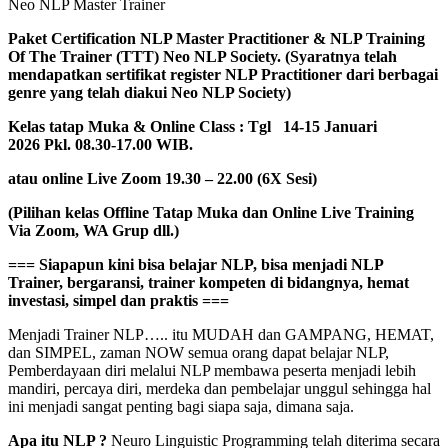
Neo NLP Master Trainer
Paket Certification NLP Master Practitioner & NLP Training
Of The Trainer (TTT) Neo NLP Society. (Syaratnya telah
mendapatkan sertifikat register NLP Practitioner dari berbagai
genre yang telah diakui Neo NLP Society)
Kelas tatap Muka & Online Class : Tgl 14-15 Januari
2026 Pkl. 08.30-17.00 WIB.
atau online Live Zoom 19.30 – 22.00 (6X Sesi)
(Pilihan kelas Offline Tatap Muka dan Online Live Training
Via Zoom, WA Grup dll.)
=== Siapapun kini bisa belajar NLP, bisa menjadi NLP
Trainer, bergaransi, trainer kompeten di bidangnya, hemat
investasi, simpel dan praktis ===
Menjadi Trainer NLP….. itu MUDAH dan GAMPANG, HEMAT,
dan SIMPEL, zaman NOW semua orang dapat belajar NLP,
Pemberdayaan diri melalui NLP membawa peserta menjadi lebih
mandiri, percaya diri, merdeka dan pembelajar unggul sehingga hal
ini menjadi sangat penting bagi siapa saja, dimana saja.
Apa itu NLP ?
Neuro Linguistic Programming telah diterima secara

PROBLEM. Reproduce the data from its first line through the line that contains "dan SIMPEL, zaman", including that line, and leave the pictures out.

FINAL ANSWER.
Neo NLP Master Trainer
Paket Certification NLP Master Practitioner & NLP Training
Of The Trainer (TTT) Neo NLP Society. (Syaratnya telah
mendapatkan sertifikat register NLP Practitioner dari berbagai
genre yang telah diakui Neo NLP Society)
Kelas tatap Muka & Online Class : Tgl 14-15 Januari
2026 Pkl. 08.30-17.00 WIB.
atau online Live Zoom 19.30 – 22.00 (6X Sesi)
(Pilihan kelas Offline Tatap Muka dan Online Live Training
Via Zoom, WA Grup dll.)
=== Siapapun kini bisa belajar NLP, bisa menjadi NLP
Trainer, bergaransi, trainer kompeten di bidangnya, hemat
investasi, simpel dan praktis ===
Menjadi Trainer NLP….. itu MUDAH dan GAMPANG, HEMAT,
dan SIMPEL, zaman NOW semua orang dapat belajar NLP,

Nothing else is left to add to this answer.